TRY IT: Keep the pictures out and restate every record exactly.

INPUT FOR THIS TASK:
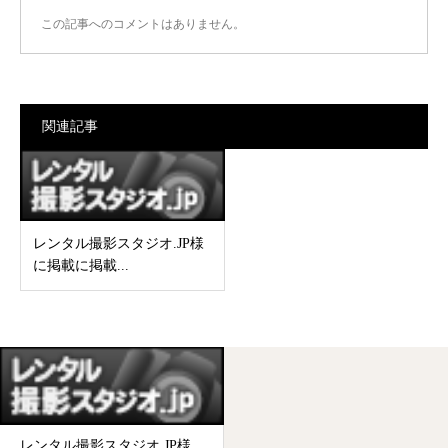
この記事へのコメントはありません。
関連記事
レンタル撮影スタジオ.JP様
に掲載に掲載...
レンタル撮影スタジオ.JP様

EXERCISE RESPONSE:
この記事へのコメントはありません。
関連記事
レンタル撮影スタジオ.JP様
に掲載に掲載...
レンタル撮影スタジオ.JP様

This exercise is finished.